I am not sure why you think there is no conceivable way of fixing this in Go. Do you have an analysis showing this?

ahhh, i think i finally see what you're arguing for here. at least, the general shape of it.

my impossibility claim there was based on the assumption that you were talking about doing this via version selection. now that i better understand what you're saying, though, sure - i suspect it's quite possible to do what you're suggesting. it's not clear to me whether it's the right path, though.

two casing versions are encountered at the same import priority

i'm not sure what "import priority" is, but "priority" suggests some concept of ordinality. while we can impose something like that on a DAG with a "shortest/longest path distance from root", it's not clear to me that that's actually a useful distinction for this domain in general, or for this problem in particular. hard to tell though, because:

we could correct the problem by modifying the set of imports (for example, make sure that only github.com/sdboyer/deptest and not github.com/Sdboyer/deptest)

this seems like an incomplete thought? i don't know what the "modification" here is.

making this a requirement is what makes the problem untenable.

at most, i think we can say it makes the problem frustrating. if it were so critically flawed an approach as to be unrealistic, then...well, a bit facetious, but we'd hear about it in TIOBE analyses about Go's viability. what we know is that the check exists in the compiler today, and the actual felt pain from it here, as reflected in this issue, seems to be a confluence of two factors:

  1. logrus is either the or one of the most widely imported public package in the Go ecosystem
  2. Sirupsen chose to change the casing of his name, and people followed suit with their imports

it is, of course, not impossible that this might happen again in the future. but it strikes me as more of an edge cases, having required a bit of a perfect storm to really have bite.

Adding this as a constant factor in the SAT solver seems like a waste, when the package name could be canonicalized to github.com/sdboyer/deptest before adding the case variations to the solution space.

so the proposal is that the compiler only ever sees the folded/canonicalized paths, and that's the information it has when it goes searching on local disk for files to satisfy an import?

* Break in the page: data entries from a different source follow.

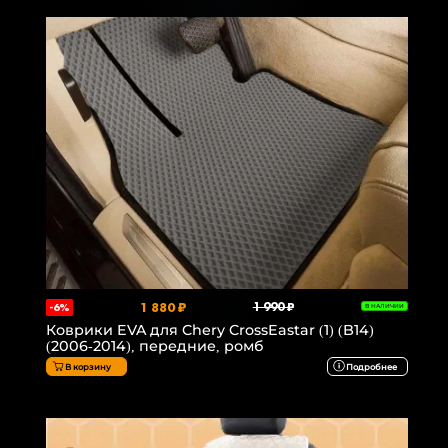
1 880 ₽
1 990 ₽
-6%
В НАЛИЧИИ
Коврики EVA для Chery CrossEastar (1) (B14)
(2006-2014), передние, ромб
В корзину
Подробнее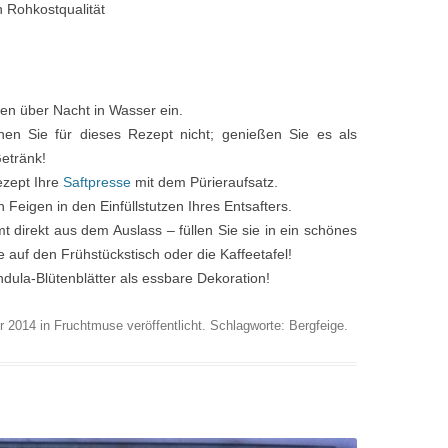
n Rohkostqualität
en über Nacht in Wasser ein.
en Sie für dieses Rezept nicht; genießen Sie es als
Getränk!
ezept Ihre
Saftpresse
mit dem Pürieraufsatz.
Feigen in den Einfüllstutzen Ihres Entsafters.
 direkt aus dem Auslass – füllen Sie sie in ein schönes
e auf den Frühstückstisch oder die Kaffeetafel!
dula-Blütenblätter als essbare Dekoration!
r 2014
in
Fruchtmuse
veröffentlicht. Schlagworte:
Bergfeige
.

Adding this as a constant factor in the SAT solver seems like a waste, when the package name could be canonicalized to github.com/sdboyer/deptest before adding the case variations to the solution space.

so, to be clear, as a practical matter, this has to happen in dep right now, as it's the only solution we have to fix the pain that exists with currently released versions of the toolchain. we can consider taking it out later if a change like you're proposing lands, but it'd probably have to be quite far in the future. dep has to care about a longer span of time than your average project.

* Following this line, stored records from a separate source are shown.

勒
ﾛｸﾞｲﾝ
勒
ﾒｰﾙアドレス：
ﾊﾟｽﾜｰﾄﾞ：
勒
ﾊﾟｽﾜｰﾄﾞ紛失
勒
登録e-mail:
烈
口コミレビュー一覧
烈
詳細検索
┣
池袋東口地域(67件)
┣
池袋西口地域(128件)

stevvooe commented 7 years ago

@sdboyer That is a closer interpretation of what I'm saying.

I think the problem with the dep solution is that it won't actually be able to solve the problem if dependencies don't agree on case. The situation is no better or worse than it is today, except we might get a better error message.

Either way, let's shift venues. I'm not sure this is the right place to discuss. I haven't found an issue on golang for this, but it is likely that one exists.